In an era where loneliness is a public health crisis and "swipe right" has replaced "how do you do?", we are starving for a new language of intimacy. Enter Lisa Portolan , a writer, academic, and storyteller who has quietly become one of Australia’s most incisive cartographers of the heart.

Her "deep listening" style is the secret sauce. She doesn't wait to speak; she receives . This creates a safe container for guests—and audiences—to admit that modern love is messy, that sex is complicated, and that loneliness does not discriminate by age or success. "We’ve outsourced our romantic lives to algorithms," Portolan has noted in various interviews, "but we haven’t outsourced the emotional fallout. That’s where the real story lives." Her podcast doesn't solve dating. It validates the exhaustion of it. If the podcast is the intimate whisper, Portolan’s film event work is the communal roar.

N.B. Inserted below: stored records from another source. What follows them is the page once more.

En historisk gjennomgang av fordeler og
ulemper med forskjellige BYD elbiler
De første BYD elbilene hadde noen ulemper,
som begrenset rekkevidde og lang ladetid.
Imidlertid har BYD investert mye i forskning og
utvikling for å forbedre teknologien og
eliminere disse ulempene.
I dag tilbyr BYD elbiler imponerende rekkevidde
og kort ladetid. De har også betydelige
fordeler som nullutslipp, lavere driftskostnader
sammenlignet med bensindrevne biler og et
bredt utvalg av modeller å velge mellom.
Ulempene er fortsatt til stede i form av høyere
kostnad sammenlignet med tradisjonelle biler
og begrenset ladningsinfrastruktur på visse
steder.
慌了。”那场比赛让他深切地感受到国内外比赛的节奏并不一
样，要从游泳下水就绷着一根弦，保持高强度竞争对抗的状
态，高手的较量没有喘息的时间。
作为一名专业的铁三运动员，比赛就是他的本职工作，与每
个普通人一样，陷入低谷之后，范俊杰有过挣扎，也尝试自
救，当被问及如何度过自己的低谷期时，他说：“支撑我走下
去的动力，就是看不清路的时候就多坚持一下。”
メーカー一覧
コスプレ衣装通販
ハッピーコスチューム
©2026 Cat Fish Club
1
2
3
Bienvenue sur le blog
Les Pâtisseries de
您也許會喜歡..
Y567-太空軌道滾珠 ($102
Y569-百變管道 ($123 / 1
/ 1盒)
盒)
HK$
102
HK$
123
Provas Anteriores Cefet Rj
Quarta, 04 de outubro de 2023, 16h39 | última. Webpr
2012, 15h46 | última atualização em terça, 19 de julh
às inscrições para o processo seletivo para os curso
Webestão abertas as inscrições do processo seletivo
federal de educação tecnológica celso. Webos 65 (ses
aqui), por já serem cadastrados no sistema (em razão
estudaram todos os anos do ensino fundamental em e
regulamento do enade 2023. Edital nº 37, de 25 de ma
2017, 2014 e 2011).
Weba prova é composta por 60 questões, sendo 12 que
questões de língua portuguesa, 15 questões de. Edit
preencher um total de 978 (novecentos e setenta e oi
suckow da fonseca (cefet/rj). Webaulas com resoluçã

She understands a paradoxical truth: in a world of Netflix and chill, the movie theater has become a sacred space for collective emotional processing. lisa portolan co-host podcast film event

Portolan curates and hosts film events that transcend simple screening. She turns cinema into a . In an era where loneliness is a public

While many podcasts chase viral moments or celebrity gossip, Portolan treats the microphone like a confessional booth. The episodes dissect the mundane—dating app fatigue, ghosting etiquette, the quiet grief of a friendship breakup—with the rigor of an academic (she holds a PhD) and the warmth of a best friend. She doesn't wait to speak; she receives

In a fragmented world, she gathers people—via earbuds and theater seats—to do the hard work of looking at each other. She reminds us that a good story (on a screen or in a microphone) is just the invitation. The real event is what happens in the heart of the listener and the viewer.

Podcasts are the ultimate parasocial medium. When Portolan speaks into your earbuds, she bypasses the cerebral cortex and lands directly in the limbic system. She co-hosts with a rhythm that feels less like an interview and more like a late-night kitchen table conversation.